> [DATA SHOWN]:
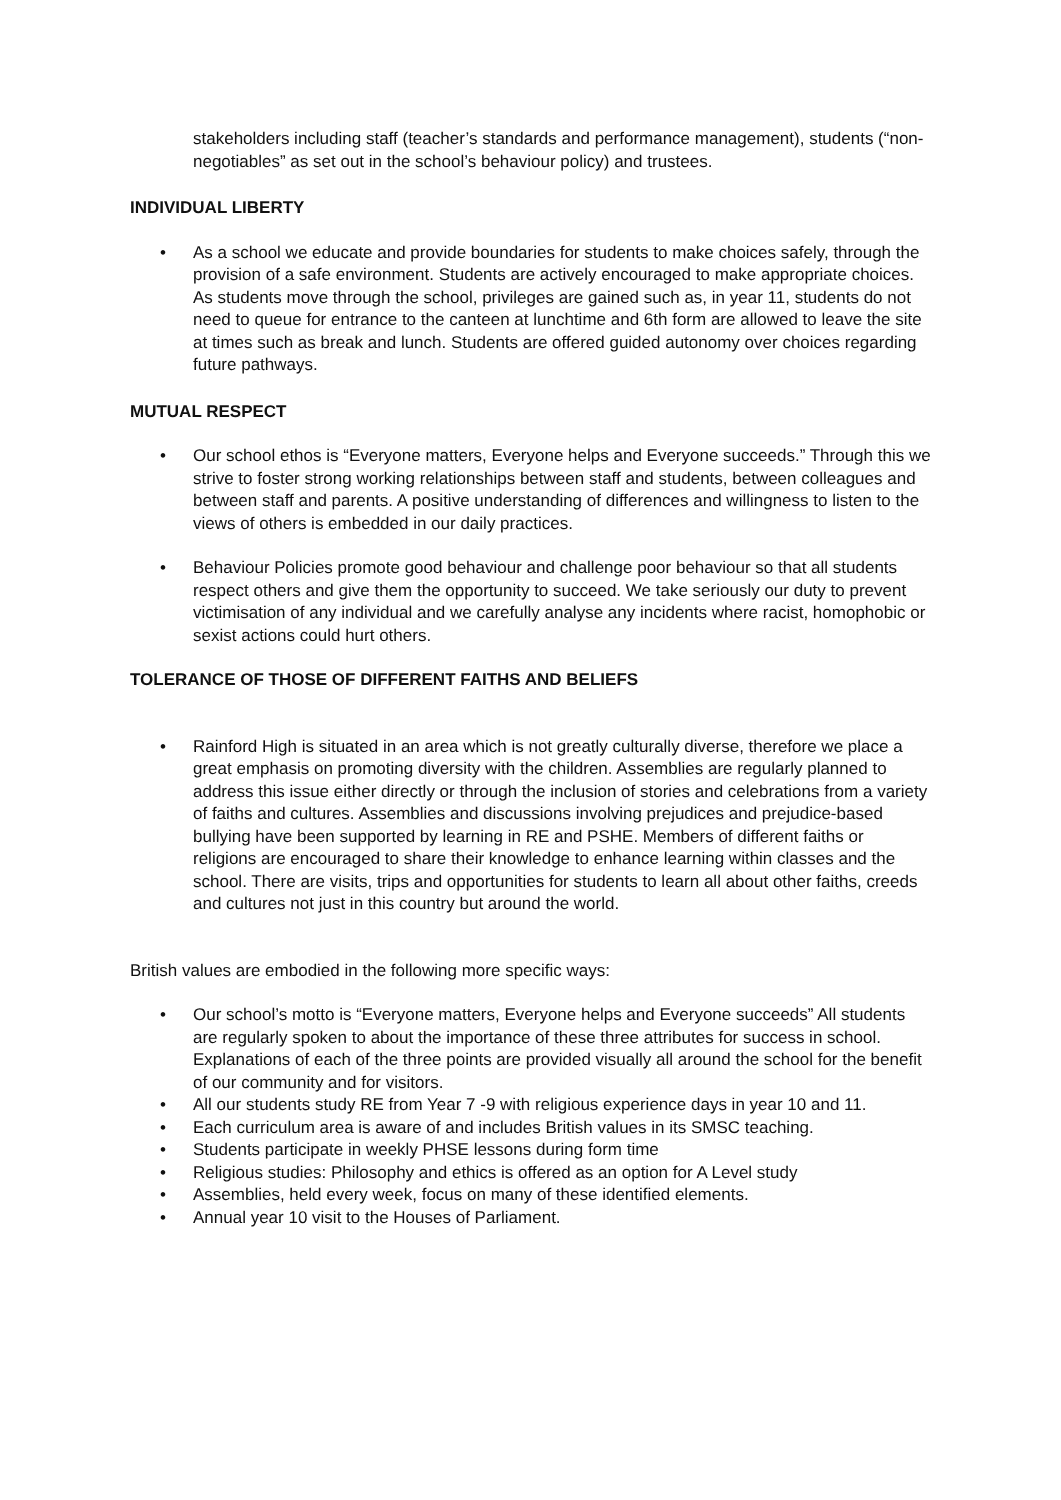stakeholders including staff (teacher’s standards and performance management), students (“non-negotiables” as set out in the school’s behaviour policy) and trustees.
INDIVIDUAL LIBERTY
• As a school we educate and provide boundaries for students to make choices safely, through the provision of a safe environment. Students are actively encouraged to make appropriate choices. As students move through the school, privileges are gained such as, in year 11, students do not need to queue for entrance to the canteen at lunchtime and 6th form are allowed to leave the site at times such as break and lunch. Students are offered guided autonomy over choices regarding future pathways.
MUTUAL RESPECT
• Our school ethos is “Everyone matters, Everyone helps and Everyone succeeds.” Through this we strive to foster strong working relationships between staff and students, between colleagues and between staff and parents. A positive understanding of differences and willingness to listen to the views of others is embedded in our daily practices.
• Behaviour Policies promote good behaviour and challenge poor behaviour so that all students respect others and give them the opportunity to succeed. We take seriously our duty to prevent victimisation of any individual and we carefully analyse any incidents where racist, homophobic or sexist actions could hurt others.
TOLERANCE OF THOSE OF DIFFERENT FAITHS AND BELIEFS
• Rainford High is situated in an area which is not greatly culturally diverse, therefore we place a great emphasis on promoting diversity with the children. Assemblies are regularly planned to address this issue either directly or through the inclusion of stories and celebrations from a variety of faiths and cultures. Assemblies and discussions involving prejudices and prejudice-based bullying have been supported by learning in RE and PSHE. Members of different faiths or religions are encouraged to share their knowledge to enhance learning within classes and the school. There are visits, trips and opportunities for students to learn all about other faiths, creeds and cultures not just in this country but around the world.
British values are embodied in the following more specific ways:
• Our school’s motto is “Everyone matters, Everyone helps and Everyone succeeds” All students are regularly spoken to about the importance of these three attributes for success in school. Explanations of each of the three points are provided visually all around the school for the benefit of our community and for visitors.
• All our students study RE from Year 7 -9 with religious experience days in year 10 and 11.
• Each curriculum area is aware of and includes British values in its SMSC teaching.
• Students participate in weekly PHSE lessons during form time
• Religious studies: Philosophy and ethics is offered as an option for A Level study
• Assemblies, held every week, focus on many of these identified elements.
• Annual year 10 visit to the Houses of Parliament.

> [WHAT IS REQUIRED]: Repeat the lines from the one containing "A Level study" through the end of the listing, exactly and without any other lines; both ends are included.

> [RESPONSE BELOW]:
• Religious studies: Philosophy and ethics is offered as an option for A Level study
• Assemblies, held every week, focus on many of these identified elements.
• Annual year 10 visit to the Houses of Parliament.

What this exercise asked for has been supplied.